Task statement:
Copy every line from the one containing "คณะวิศวกรรมศาสตร์ สาขาคอมพิวเตอร์ มหาวิทยาลัยเกษตรศาสตร์" through the last line of the records below, both included, and nothing else.

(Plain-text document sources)
○ ○ ○ ○ ○
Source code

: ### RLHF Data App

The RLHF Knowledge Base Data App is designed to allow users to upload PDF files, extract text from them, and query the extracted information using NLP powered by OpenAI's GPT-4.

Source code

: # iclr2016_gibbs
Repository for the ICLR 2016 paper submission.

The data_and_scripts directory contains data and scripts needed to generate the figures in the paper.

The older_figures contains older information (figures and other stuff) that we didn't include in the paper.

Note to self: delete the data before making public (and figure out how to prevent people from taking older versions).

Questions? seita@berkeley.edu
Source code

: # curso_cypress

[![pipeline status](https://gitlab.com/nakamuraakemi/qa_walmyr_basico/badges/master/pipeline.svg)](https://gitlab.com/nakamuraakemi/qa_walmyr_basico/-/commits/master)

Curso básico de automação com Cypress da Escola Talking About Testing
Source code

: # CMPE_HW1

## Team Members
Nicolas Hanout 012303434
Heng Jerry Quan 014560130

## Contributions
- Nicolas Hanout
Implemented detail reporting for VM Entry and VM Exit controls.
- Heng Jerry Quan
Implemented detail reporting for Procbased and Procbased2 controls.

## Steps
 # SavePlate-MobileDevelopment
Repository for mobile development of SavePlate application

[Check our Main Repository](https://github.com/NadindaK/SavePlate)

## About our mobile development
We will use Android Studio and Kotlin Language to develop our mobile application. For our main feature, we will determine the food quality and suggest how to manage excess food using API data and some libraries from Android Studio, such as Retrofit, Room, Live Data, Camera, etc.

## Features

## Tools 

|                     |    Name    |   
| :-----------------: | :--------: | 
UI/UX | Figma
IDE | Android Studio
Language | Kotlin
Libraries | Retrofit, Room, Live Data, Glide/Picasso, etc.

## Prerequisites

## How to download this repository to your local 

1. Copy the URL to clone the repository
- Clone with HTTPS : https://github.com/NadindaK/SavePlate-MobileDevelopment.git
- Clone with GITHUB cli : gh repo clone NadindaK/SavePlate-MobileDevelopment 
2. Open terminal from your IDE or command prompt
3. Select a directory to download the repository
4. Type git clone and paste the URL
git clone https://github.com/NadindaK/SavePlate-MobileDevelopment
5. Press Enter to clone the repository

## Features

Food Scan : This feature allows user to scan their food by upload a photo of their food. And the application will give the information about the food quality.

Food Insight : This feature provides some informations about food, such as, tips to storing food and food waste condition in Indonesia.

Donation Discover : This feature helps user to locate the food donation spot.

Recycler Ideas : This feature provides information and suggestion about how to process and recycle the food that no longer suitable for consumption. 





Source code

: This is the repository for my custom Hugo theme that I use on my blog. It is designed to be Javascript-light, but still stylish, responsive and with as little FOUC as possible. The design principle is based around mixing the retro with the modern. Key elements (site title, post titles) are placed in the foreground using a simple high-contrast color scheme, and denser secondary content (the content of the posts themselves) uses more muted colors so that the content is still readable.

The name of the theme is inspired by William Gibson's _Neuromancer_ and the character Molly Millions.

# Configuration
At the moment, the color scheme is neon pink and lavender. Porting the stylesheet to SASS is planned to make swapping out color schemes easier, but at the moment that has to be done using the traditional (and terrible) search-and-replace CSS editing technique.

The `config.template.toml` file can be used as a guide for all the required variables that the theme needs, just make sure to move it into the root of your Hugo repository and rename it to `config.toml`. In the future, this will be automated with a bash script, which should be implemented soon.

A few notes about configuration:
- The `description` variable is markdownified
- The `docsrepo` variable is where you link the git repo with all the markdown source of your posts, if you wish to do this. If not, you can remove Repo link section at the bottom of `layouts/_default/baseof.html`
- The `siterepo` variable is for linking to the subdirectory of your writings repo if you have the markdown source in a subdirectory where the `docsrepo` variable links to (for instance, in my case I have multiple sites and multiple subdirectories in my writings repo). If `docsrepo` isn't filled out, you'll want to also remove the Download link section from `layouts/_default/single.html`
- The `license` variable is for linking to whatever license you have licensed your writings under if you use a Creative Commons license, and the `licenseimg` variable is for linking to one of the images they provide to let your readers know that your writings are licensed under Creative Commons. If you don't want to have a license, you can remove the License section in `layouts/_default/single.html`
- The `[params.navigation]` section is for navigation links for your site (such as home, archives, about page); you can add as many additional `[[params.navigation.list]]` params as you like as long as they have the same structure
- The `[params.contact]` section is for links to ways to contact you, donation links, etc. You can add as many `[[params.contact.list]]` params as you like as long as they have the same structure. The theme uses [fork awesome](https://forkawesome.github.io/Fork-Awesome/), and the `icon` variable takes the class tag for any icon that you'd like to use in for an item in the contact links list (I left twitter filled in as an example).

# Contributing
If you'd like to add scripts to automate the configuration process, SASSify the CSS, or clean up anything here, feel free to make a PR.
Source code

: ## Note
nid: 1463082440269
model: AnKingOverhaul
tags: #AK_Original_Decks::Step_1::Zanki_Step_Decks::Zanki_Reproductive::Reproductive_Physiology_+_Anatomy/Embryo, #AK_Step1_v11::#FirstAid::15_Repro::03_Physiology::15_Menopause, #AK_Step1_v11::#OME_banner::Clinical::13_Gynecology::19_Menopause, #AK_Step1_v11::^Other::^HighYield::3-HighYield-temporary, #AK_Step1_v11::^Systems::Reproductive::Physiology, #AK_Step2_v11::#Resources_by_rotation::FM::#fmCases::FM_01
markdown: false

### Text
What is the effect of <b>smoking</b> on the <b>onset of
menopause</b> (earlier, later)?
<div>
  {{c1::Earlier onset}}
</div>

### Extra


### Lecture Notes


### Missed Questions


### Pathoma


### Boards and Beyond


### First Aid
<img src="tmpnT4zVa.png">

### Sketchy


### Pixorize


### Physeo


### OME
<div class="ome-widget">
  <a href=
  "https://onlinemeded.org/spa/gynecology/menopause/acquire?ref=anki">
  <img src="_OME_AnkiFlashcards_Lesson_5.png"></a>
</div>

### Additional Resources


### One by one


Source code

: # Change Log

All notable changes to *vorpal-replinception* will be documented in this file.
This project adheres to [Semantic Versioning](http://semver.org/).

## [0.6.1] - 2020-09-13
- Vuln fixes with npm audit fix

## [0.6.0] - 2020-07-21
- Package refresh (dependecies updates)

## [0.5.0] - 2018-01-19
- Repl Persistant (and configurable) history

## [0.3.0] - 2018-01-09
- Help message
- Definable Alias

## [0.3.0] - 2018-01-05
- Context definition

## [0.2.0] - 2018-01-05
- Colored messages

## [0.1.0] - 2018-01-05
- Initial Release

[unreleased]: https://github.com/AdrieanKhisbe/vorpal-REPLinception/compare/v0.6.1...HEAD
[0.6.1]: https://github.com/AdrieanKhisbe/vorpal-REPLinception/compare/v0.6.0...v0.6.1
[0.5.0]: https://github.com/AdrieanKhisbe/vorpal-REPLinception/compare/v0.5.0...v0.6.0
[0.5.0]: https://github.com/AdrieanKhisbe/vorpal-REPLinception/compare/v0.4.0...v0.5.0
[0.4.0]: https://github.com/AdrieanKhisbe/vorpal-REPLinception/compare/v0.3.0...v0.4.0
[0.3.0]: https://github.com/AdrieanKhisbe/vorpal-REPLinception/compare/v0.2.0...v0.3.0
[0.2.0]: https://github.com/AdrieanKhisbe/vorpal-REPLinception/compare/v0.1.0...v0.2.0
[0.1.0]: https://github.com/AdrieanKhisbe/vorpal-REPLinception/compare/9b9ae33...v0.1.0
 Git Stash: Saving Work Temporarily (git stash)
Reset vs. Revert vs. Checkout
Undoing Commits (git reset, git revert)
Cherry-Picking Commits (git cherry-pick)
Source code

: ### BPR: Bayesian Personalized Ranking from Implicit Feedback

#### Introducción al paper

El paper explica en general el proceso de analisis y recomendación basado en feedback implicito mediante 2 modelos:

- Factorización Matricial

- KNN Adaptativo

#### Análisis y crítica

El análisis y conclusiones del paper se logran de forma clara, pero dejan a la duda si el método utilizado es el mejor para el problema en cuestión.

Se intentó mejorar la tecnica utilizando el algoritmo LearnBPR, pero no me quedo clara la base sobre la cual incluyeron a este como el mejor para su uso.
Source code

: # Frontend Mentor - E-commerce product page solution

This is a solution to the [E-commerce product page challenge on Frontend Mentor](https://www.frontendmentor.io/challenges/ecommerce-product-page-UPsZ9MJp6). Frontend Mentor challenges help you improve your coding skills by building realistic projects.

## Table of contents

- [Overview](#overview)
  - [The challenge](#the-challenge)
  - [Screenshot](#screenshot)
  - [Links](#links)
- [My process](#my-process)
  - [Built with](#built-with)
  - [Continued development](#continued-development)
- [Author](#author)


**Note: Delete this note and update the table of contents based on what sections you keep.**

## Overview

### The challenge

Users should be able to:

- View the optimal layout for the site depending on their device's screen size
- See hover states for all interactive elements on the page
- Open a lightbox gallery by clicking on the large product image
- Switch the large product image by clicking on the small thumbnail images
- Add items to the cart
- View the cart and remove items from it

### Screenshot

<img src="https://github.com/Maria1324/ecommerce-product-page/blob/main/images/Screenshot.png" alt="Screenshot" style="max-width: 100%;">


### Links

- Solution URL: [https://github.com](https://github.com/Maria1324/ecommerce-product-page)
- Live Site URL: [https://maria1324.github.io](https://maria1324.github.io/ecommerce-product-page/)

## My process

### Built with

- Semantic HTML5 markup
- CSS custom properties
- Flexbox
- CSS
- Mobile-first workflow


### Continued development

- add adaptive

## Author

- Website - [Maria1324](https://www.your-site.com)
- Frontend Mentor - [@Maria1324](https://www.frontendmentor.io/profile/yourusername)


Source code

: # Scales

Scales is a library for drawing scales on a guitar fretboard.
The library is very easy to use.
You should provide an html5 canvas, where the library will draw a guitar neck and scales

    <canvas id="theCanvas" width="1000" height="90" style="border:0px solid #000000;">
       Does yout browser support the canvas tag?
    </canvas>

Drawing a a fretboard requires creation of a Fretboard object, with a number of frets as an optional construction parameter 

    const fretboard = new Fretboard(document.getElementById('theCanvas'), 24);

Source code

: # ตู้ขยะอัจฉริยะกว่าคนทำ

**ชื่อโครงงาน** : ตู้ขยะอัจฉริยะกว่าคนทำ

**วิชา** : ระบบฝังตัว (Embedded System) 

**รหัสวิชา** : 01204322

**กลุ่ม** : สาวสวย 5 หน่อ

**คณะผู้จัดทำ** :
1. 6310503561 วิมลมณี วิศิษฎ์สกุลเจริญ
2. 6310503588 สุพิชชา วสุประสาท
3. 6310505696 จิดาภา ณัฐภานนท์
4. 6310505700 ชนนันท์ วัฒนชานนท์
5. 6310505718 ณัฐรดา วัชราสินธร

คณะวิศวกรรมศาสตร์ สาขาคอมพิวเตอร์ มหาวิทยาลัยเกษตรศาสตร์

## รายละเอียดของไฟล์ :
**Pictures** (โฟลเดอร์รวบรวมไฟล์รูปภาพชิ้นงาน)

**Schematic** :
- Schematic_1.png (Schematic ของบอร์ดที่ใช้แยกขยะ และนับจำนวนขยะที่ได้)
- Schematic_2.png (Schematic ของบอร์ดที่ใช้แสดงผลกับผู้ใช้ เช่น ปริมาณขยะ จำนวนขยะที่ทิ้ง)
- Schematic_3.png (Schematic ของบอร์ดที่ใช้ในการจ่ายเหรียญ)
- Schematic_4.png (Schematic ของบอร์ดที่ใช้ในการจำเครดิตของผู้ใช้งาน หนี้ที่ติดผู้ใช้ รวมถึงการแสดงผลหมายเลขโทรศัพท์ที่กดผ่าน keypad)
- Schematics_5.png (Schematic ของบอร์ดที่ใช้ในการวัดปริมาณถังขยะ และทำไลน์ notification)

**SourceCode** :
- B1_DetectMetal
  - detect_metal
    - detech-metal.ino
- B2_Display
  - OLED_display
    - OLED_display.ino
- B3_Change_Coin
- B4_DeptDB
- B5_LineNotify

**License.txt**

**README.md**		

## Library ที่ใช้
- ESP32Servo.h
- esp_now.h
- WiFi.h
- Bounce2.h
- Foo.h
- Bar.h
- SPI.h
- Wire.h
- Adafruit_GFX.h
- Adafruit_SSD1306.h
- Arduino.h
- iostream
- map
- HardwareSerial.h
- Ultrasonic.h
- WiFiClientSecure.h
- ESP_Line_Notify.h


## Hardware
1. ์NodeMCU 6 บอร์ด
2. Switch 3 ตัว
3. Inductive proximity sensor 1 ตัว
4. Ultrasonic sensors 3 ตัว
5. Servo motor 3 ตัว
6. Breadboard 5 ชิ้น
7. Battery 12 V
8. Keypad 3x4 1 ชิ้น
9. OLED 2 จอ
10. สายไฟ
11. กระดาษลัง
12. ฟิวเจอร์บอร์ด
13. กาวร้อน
○ ○ ○ ○ ○
Solution for this exercise:
คณะวิศวกรรมศาสตร์ สาขาคอมพิวเตอร์ มหาวิทยาลัยเกษตรศาสตร์

## รายละเอียดของไฟล์ :
**Pictures** (โฟลเดอร์รวบรวมไฟล์รูปภาพชิ้นงาน)

**Schematic** :
- Schematic_1.png (Schematic ของบอร์ดที่ใช้แยกขยะ และนับจำนวนขยะที่ได้)
- Schematic_2.png (Schematic ของบอร์ดที่ใช้แสดงผลกับผู้ใช้ เช่น ปริมาณขยะ จำนวนขยะที่ทิ้ง)
- Schematic_3.png (Schematic ของบอร์ดที่ใช้ในการจ่ายเหรียญ)
- Schematic_4.png (Schematic ของบอร์ดที่ใช้ในการจำเครดิตของผู้ใช้งาน หนี้ที่ติดผู้ใช้ รวมถึงการแสดงผลหมายเลขโทรศัพท์ที่กดผ่าน keypad)
- Schematics_5.png (Schematic ของบอร์ดที่ใช้ในการวัดปริมาณถังขยะ และทำไลน์ notification)

**SourceCode** :
- B1_DetectMetal
  - detect_metal
    - detech-metal.ino
- B2_Display
  - OLED_display
    - OLED_display.ino
- B3_Change_Coin
- B4_DeptDB
- B5_LineNotify

**License.txt**

**README.md**		

## Library ที่ใช้
- ESP32Servo.h
- esp_now.h
- WiFi.h
- Bounce2.h
- Foo.h
- Bar.h
- SPI.h
- Wire.h
- Adafruit_GFX.h
- Adafruit_SSD1306.h
- Arduino.h
- iostream
- map
- HardwareSerial.h
- Ultrasonic.h
- WiFiClientSecure.h
- ESP_Line_Notify.h


## Hardware
1. ์NodeMCU 6 บอร์ด
2. Switch 3 ตัว
3. Inductive proximity sensor 1 ตัว
4. Ultrasonic sensors 3 ตัว
5. Servo motor 3 ตัว
6. Breadboard 5 ชิ้น
7. Battery 12 V
8. Keypad 3x4 1 ชิ้น
9. OLED 2 จอ
10. สายไฟ
11. กระดาษลัง
12. ฟิวเจอร์บอร์ด
13. กาวร้อน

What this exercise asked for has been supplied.